Tao Wu is saying compassion isn’t something we do. It’s what we are. It’s what we’re made of.
Can you feel it? Do you experience it all through your body? If not, maybe you’re not compassionate enough with yourself.
Have you had that pillow experience? I have. I’m shifting in bed, still in a sleep state, but conscious enough to know I’m readjusting my position. I reach for a pillow without thinking and put it someplace that provides support and comfort. And then I slip back into deep sleep. It all just sort of happens.
I got new pillows a few years ago. They’re great for side-sleepers, but too heavy. Now, when I adjust them, I struggle and strain my shoulder. I need to buy lighter pillows, but I don’t.
What is this part of me that doesn’t seem to take care of myself?
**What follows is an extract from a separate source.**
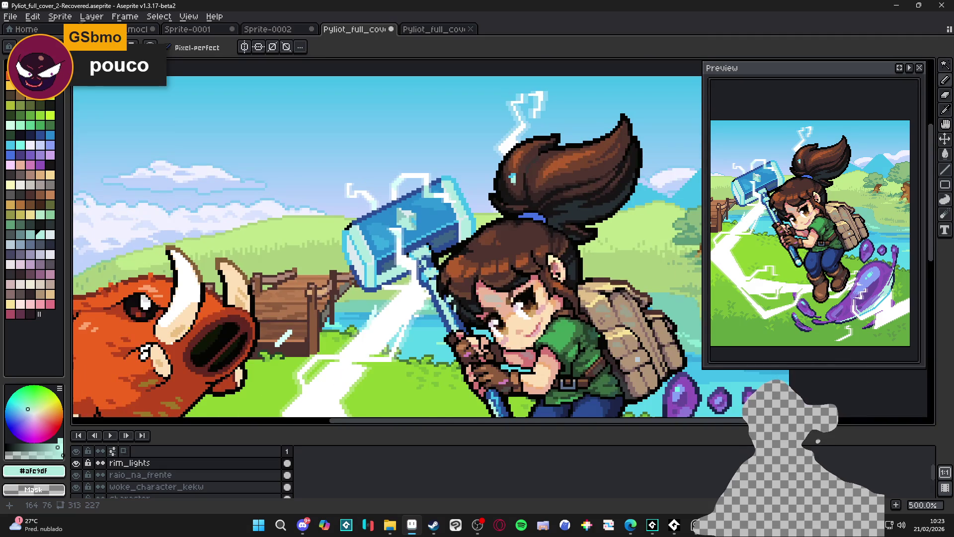
scroll(420, 266, down, 1)
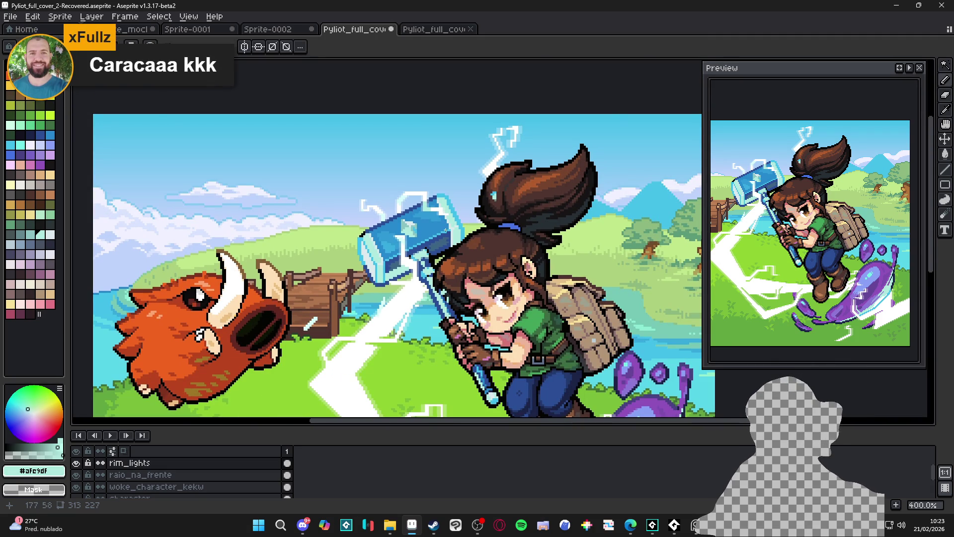
scroll(431, 217, up, 5)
Is it there when I’m not as compassionate as I could be during the day?
If you’re like me, others do things that can trigger you. We respond harshly sometimes. It’s a protective reaction. We feel vulnerable somehow. There’s something important at stake, but our reaction neither leads to the care we need nor addresses the relationship challenge with wisdom and compassion.
Maybe that vulnerable part needs compassion before we can respond less reactively. Maybe it needs to know we’re tending to it, perhaps by setting healthy boundaries in the relationship or reconfiguring it.
Perhaps I don’t replace the pillows that bother me when I sleep because I overload myself when I’m awake. Part of me feels vulnerable to becoming overwhelmed, so it’s on overdrive, cutting things from my to-do list that’s always too long. Too often it’s cutting things important to self-care.
Maybe we should listen to those vulnerable parts whispering about something we need, so we care for ourselves better and can express our karma more fully and clearly. So we let compassion move more freely around and through and as us.